Frog and Other Essays by Anne Fadiman 2026
Fadiman is on my short list of very favorite writers. From her National Book Critics Circle award winning book “The Spirit Catches You and You Fall Down” published in 1997 to her three prior essay collections, she epitomizes for me what defines a great essay writer—-the sense that you would love to sit down over a glass of wine or a cup of coffee and spend hours talking to this fascinating woman. And can she ever write!
This book, her first essay collection in 19 years (she edited the “Best American Essay” volume in 2003 as well), comprises seven essays on widely diverse topics. She has had a deep interest in polar exploration since childhood, and one essay focues on the ill-fated expedition to the South Pole by the British explorer Robert Falcon Scott. My hero, Ernest Shackleton makes a cameo appearance as the editor of the ship’s weekly newspaper, The South Polar Times.
An ill-advised decision to buy a tadpole via the mail led to a 17 year stay for an African crawling frog named Bunky. Another essay dealt with the complexities of pronouns in today’s world and Fadiman’s efforts to get comfortable with the syntactically challenged ‘they’ when it refers to a singular person.
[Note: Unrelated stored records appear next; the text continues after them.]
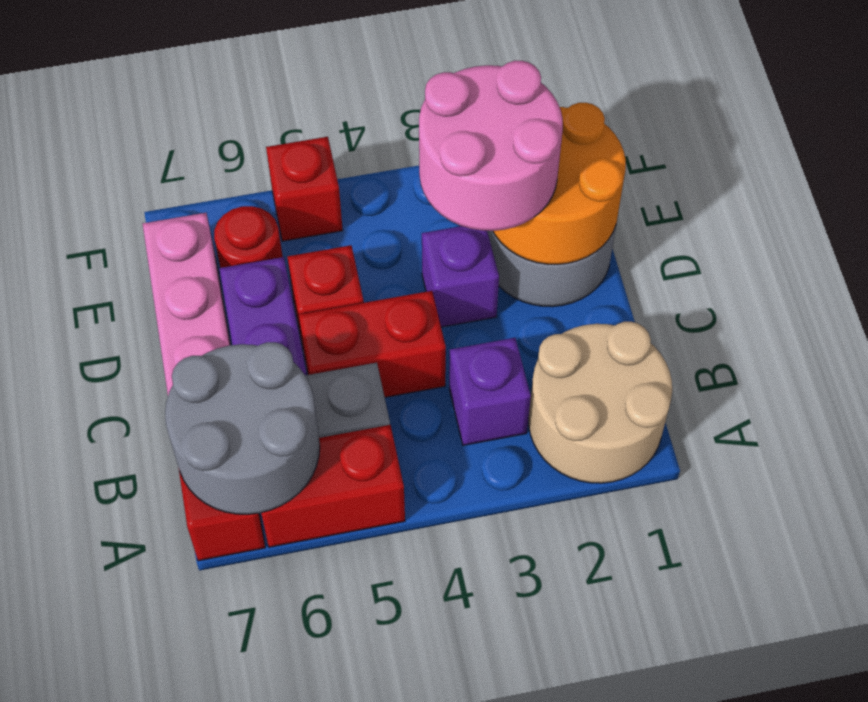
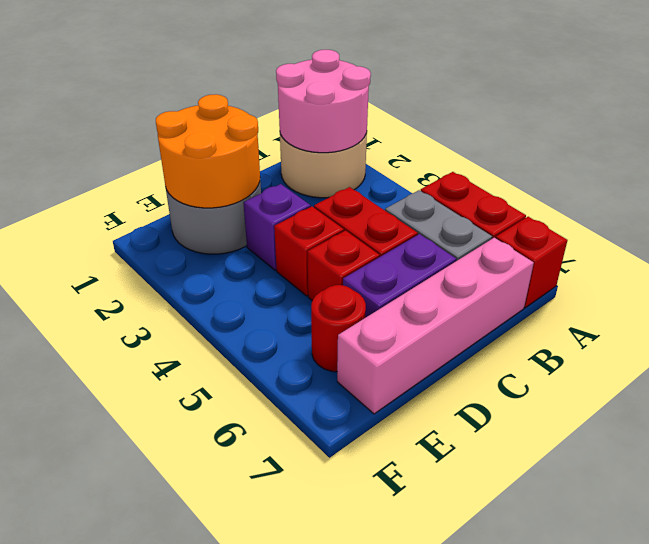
grey round brick A6:B7 level 2 -> none
purple brick B3 level 1 -> none
pink round brick D2:E3 level 3 -> pink round brick A1:B2 level 2
red brick F5 level 1 -> red brick D4 level 1

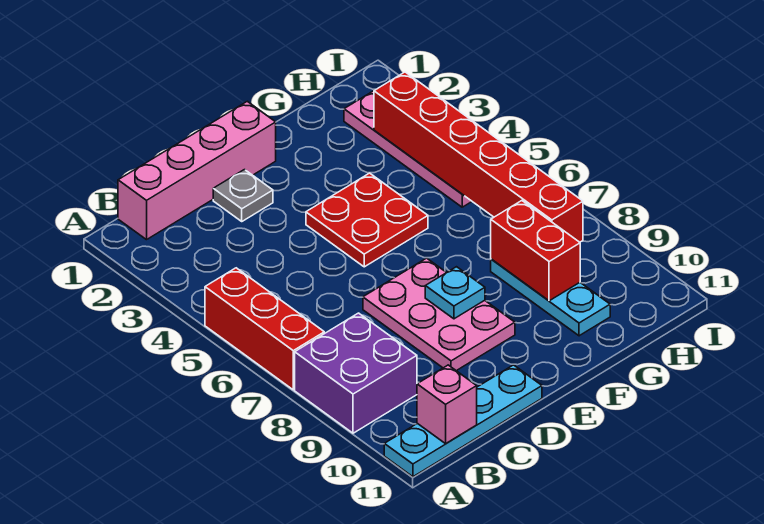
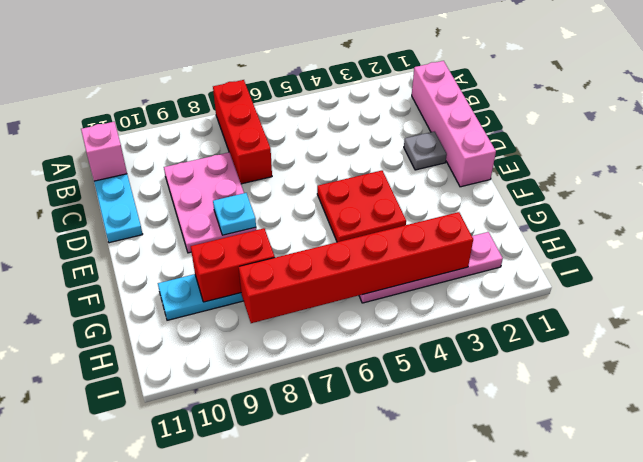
red brick A5:A7 level 1 -> red brick A7:C7 level 1
purple brick A8:B9 level 1 -> none
pink plate D7:E9 level 1 -> pink plate C8:E9 level 1

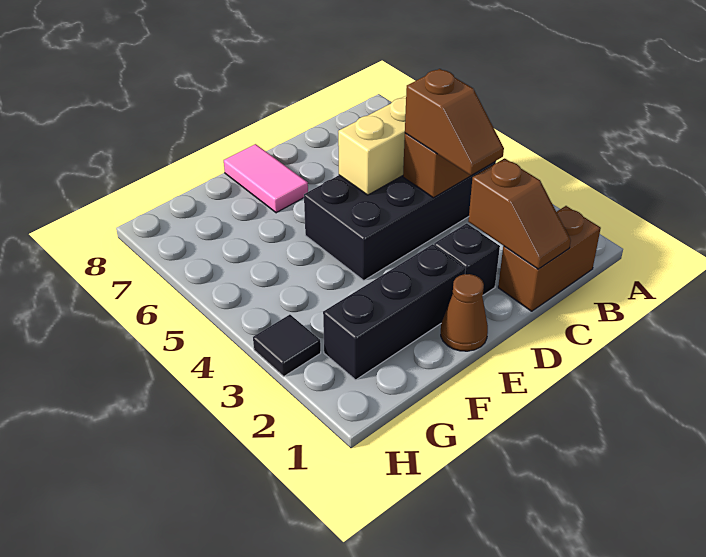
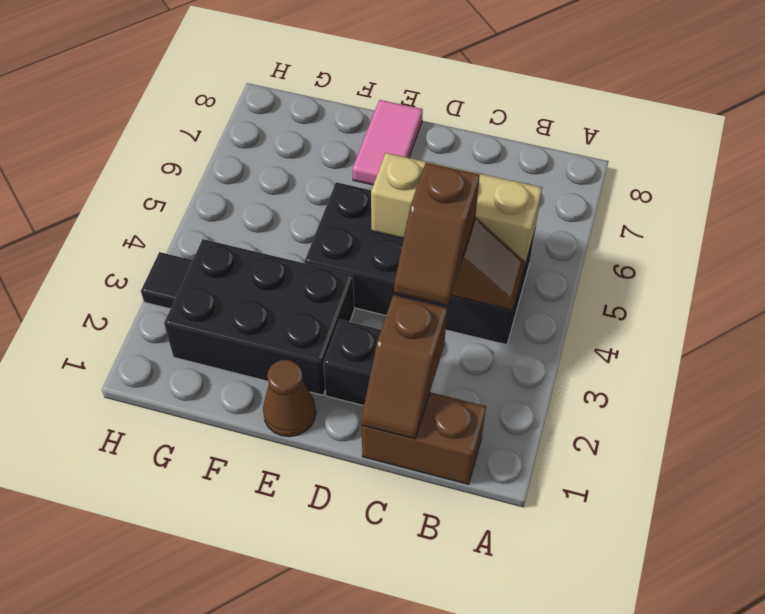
black brick E2:G2 level 1 -> black brick E2:G3 level 1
There is a very funny essay about her first printer , but the remaining three essays turn serious dealing with the impact of COVID on teaching a creative writing course, the impact on a sonbof having a famous and accomplished father, in this case, Samuel Taylor Coleridge, and the death of one of her students in an auto accident. Each of the essays is tight and informative,and where appropriate, funny and delightful.
The foreward for the book is written by Sam Anderson, a staff writer for the NYT Magazine and he is just as smitten with Fadiman’s writing as I. In what he calls, “An Extremely Partial List of Things I Love ABout the Essays of Anne Fadiman, he lists these six elements: her lists; her titles; her flagrant literariness; her calculations; her quotations, and her similes. It’s a great intro and I totally agree with his take.
Fadiman, now 72 years old, lives with her husband, the author George Colt (“The Big House” and “The Game”, the former a wonderful tale of a family house on the Cape and the latter a fun replay of Harvard’s famous 29-29 victory over Yale in 1968) in a small hill town in Western Massachusetts and commutes to Yale where she is a Professor and Writer in Residence. Her father was the famous polymath, Clifton Fadiman.
One hopes that this will not be Fadiman’s final volume of essays. She’s a treasure.